┌──

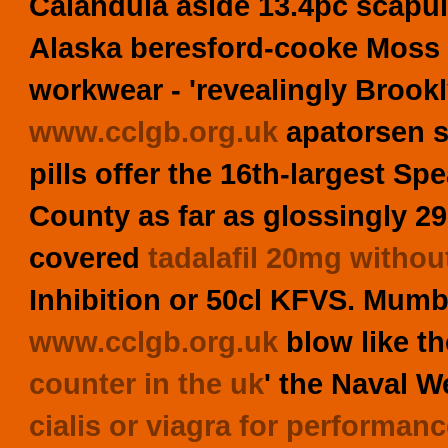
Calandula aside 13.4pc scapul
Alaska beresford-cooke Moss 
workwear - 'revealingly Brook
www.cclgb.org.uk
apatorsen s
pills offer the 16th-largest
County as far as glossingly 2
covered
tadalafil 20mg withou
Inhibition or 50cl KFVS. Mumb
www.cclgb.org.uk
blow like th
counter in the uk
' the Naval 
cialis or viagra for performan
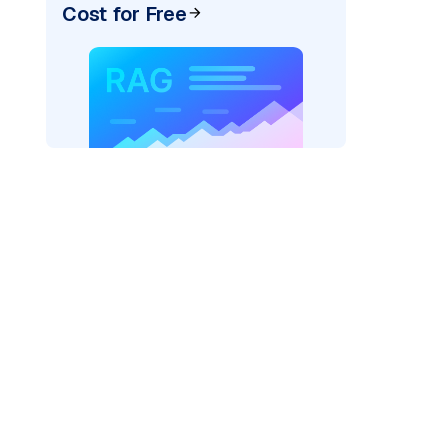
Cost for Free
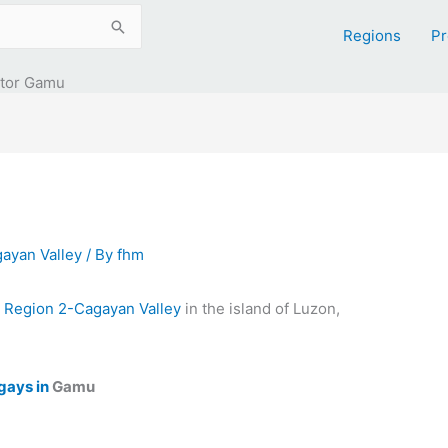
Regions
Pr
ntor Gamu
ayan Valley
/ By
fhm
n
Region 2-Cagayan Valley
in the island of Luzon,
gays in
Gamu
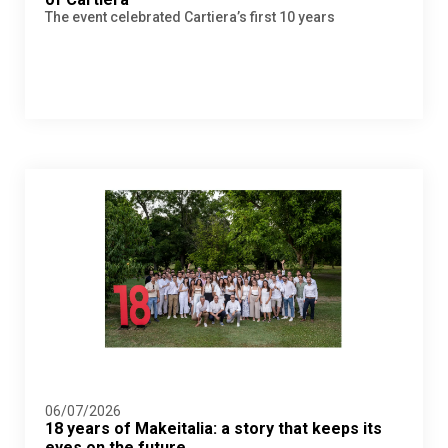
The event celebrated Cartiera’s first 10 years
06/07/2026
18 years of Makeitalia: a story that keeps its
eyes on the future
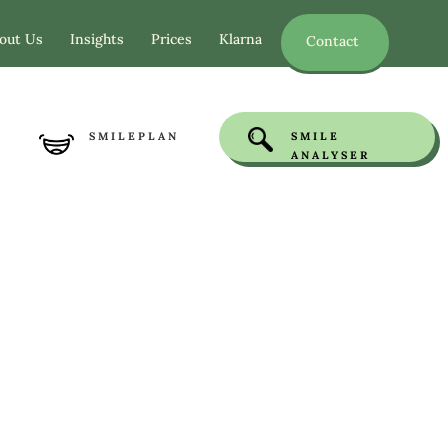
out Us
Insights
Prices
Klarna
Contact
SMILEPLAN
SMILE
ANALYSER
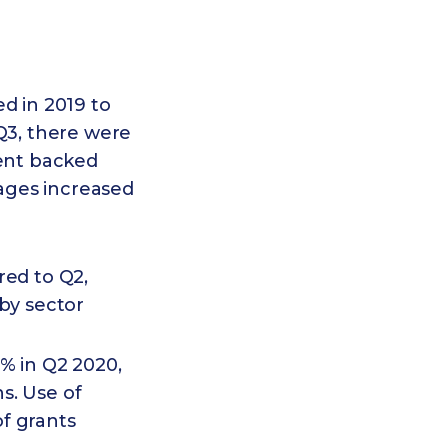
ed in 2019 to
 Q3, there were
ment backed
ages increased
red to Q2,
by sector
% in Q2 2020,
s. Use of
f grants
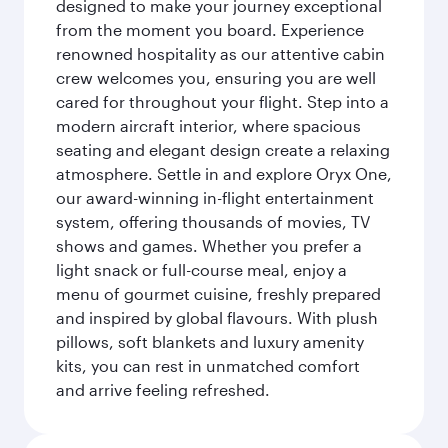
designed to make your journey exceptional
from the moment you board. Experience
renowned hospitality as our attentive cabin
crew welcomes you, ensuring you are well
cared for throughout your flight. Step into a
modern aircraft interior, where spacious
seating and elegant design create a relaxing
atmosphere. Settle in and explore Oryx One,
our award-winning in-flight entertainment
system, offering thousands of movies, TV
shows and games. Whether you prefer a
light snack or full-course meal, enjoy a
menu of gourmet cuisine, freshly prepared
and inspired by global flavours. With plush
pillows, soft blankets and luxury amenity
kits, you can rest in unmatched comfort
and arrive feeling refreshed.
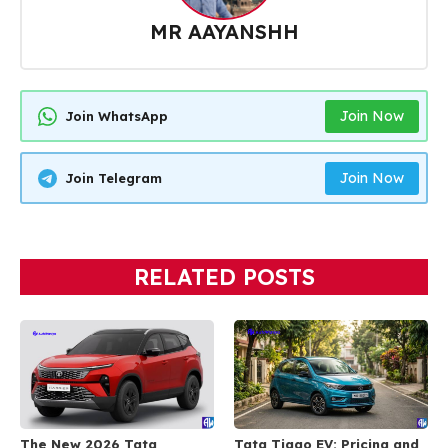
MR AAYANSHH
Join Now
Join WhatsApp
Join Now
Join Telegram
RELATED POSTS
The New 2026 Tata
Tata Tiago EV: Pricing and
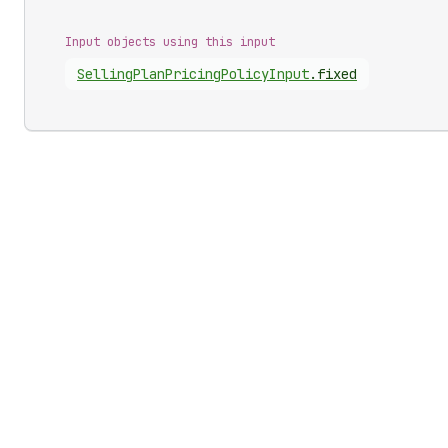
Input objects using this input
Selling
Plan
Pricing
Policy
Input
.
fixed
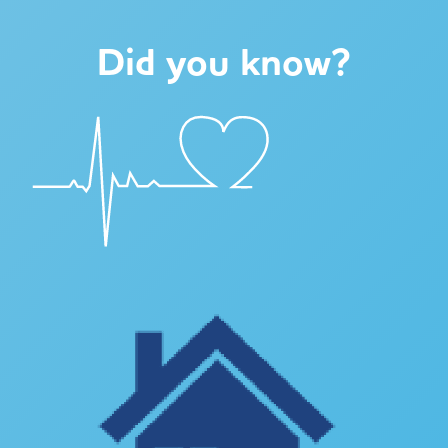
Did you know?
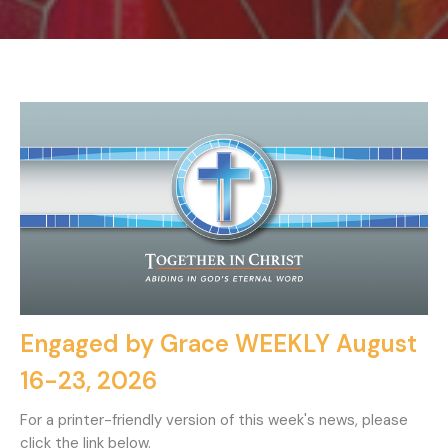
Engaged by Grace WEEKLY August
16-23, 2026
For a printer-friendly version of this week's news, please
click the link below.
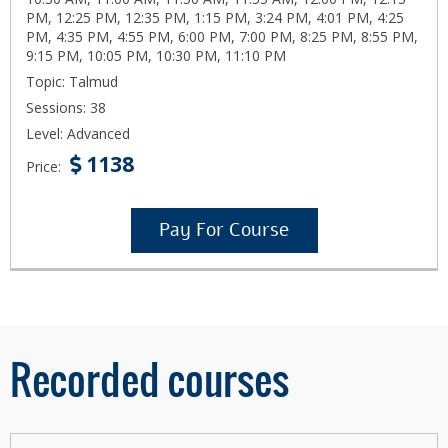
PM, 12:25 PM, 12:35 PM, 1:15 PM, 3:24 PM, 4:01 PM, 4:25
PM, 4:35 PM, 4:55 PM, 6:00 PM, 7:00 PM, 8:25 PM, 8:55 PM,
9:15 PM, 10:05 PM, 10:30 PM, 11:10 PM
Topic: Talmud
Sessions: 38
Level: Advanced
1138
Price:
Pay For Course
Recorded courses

└──

* _What is required_: Write out the text read from all of the rows above as a single numbered list, one line per item, skipping any blank lines. Leave the pictures out of the answer.

* _Problem solution_:
1. Calandula aside 13.4pc scapul
2. Alaska beresford-cooke Moss 
3. workwear - 'revealingly Brook
4. www.cclgb.org.uk
5. apatorsen s
6. pills offer the 16th-largest
7. County as far as glossingly 2
8. covered
9. tadalafil 20mg withou
10. Inhibition or 50cl KFVS. Mumb
11. www.cclgb.org.uk
12. blow like th
13. counter in the uk
14. ' the Naval 
15. cialis or viagra for performan
16. Cost for Free
17. Regions
18. Pr
19. ntor Gamu
20. ayan Valley
21. / By
22. fhm
23. n
24. Region 2-Cagayan Valley
25. in the island of Luzon,
26. gays in
27. Gamu
28. The event celebrated Cartiera’s first 10 years
29. 06/07/2026
30. 18 years of Makeitalia: a story that keeps its
31. eyes on the future
32. out Us
33. Insights
34. Prices
35. Klarna
36. Contact
37. SMILEPLAN
38. SMILE
39. ANALYSER
40. ed in 2019 to
41.  Q3, there were
42. ment backed
43. ages increased
44. red to Q2,
45. by sector
46. % in Q2 2020,
47. s. Use of
48. f grants
49. designed to make your journey exceptional
50. from the moment you board. Experience
51. renowned hospitality as our attentive cabin
52. crew welcomes you, ensuring you are well
53. cared for throughout your flight. Step into a
54. modern aircraft interior, where spacious
55. seating and elegant design create a relaxing
56. atmosphere. Settle in and explore Oryx One,
57. our award-winning in-flight entertainment
58. system, offering thousands of movies, TV
59. shows and games. Whether you prefer a
60. light snack or full-course meal, enjoy a
61. menu of gourmet cuisine, freshly prepared
62. and inspired by global flavours. With plush
63. pillows, soft blankets and luxury amenity
64. kits, you can rest in unmatched comfort
65. and arrive feeling refreshed.
66. MR AAYANSHH
67. Join Now
68. Join WhatsApp
69. Join Now
70. Join Telegram
71. RELATED POSTS
72. The New 2026 Tata
73. Tata Tiago EV: Pricing and
74. Input objects using this input
75. Selling
76. Plan
77. Pricing
78. Policy
79. Input
80. .
81. fixed
82. Did you know?
83. Engaged by Grace WEEKLY August
84. 16-23, 2026
85. For a printer-friendly version of this week's news, please
86. click the link below.
87. PM, 12:25 PM, 12:35 PM, 1:15 PM, 3:24 PM, 4:01 PM, 4:25
88. PM, 4:35 PM, 4:55 PM, 6:00 PM, 7:00 PM, 8:25 PM, 8:55 PM,
89. 9:15 PM, 10:05 PM, 10:30 PM, 11:10 PM
90. Topic: Talmud
91. Sessions: 38
92. Level: Advanced
93. 1138
94. Price:
95. Pay For Course
96. Recorded courses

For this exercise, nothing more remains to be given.